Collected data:
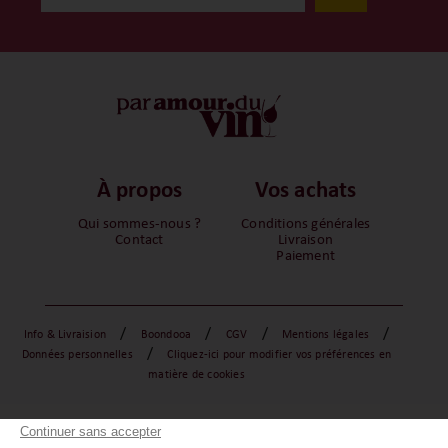
À propos
Vos achats
Qui sommes-nous ?
Conditions générales
Contact
Livraison
Paiement
/
/
/
/
Info & Livraision
Boondooa
CGV
Mentions légales
/
Données personnelles
Cliquez-ici pour modifier vos préférences en
matière de cookies
Continuer sans accepter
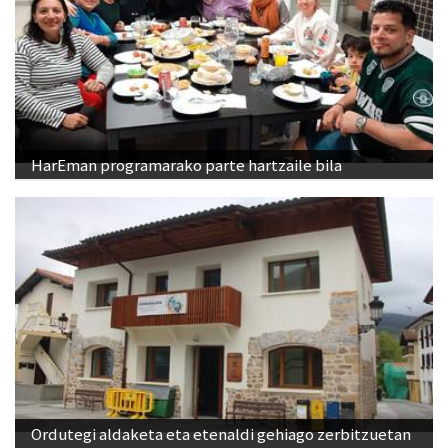
HarEman programarako parte hartzaile bila
Ordutegi aldaketa eta etenaldi gehiago zerbitzuetan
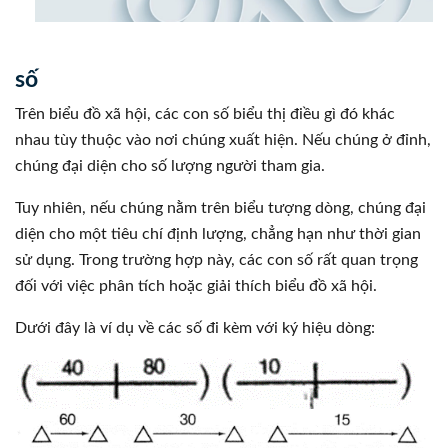
số
Trên biểu đồ xã hội, các con số biểu thị điều gì đó khác
nhau tùy thuộc vào nơi chúng xuất hiện. Nếu chúng ở đỉnh,
chúng đại diện cho số lượng người tham gia.
Tuy nhiên, nếu chúng nằm trên biểu tượng dòng, chúng đại
diện cho một tiêu chí định lượng, chẳng hạn như thời gian
sử dụng. Trong trường hợp này, các con số rất quan trọng
đối với việc phân tích hoặc giải thích biểu đồ xã hội.
Dưới đây là ví dụ về các số đi kèm với ký hiệu dòng:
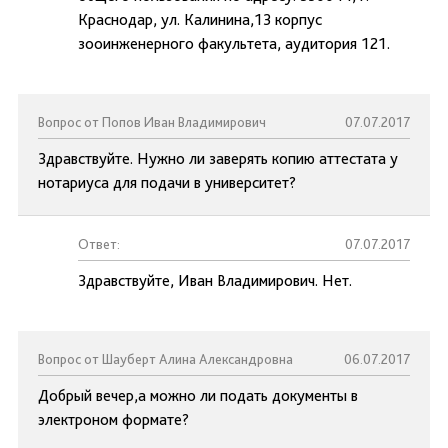
Краснодар, ул. Калинина,13 корпус
зооинженерного факультета, аудитория 121.
Вопрос от Попов Иван Владимирович
07.07.2017
Здравствуйте. Нужно ли заверять копию аттестата у
нотариуса для подачи в университет?
Ответ:
07.07.2017
Здравствуйте, Иван Владимирович. Нет.
Вопрос от Шауберт Алина Александровна
06.07.2017
Добрый вечер,а можно ли подать документы в
электроном формате?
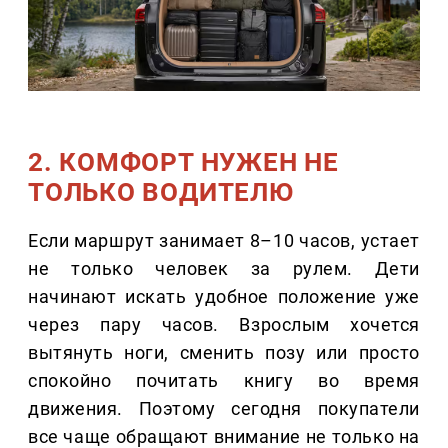
2. КОМФОРТ НУЖЕН НЕ
ТОЛЬКО ВОДИТЕЛЮ
Если маршрут занимает 8–10 часов, устает
не только человек за рулем. Дети
начинают искать удобное положение уже
через пару часов. Взрослым хочется
вытянуть ноги, сменить позу или просто
спокойно почитать книгу во время
движения. Поэтому сегодня покупатели
все чаще обращают внимание не только на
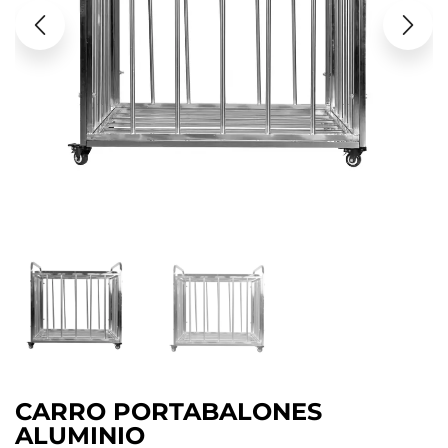
CARRO PORTABALONES
ALUMINIO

Exercise brief =
Check each line above for the string "часов" and copy every line that has it.

Exercise output =
Если маршрут занимает 8–10 часов, устает
через пару часов. Взрослым хочется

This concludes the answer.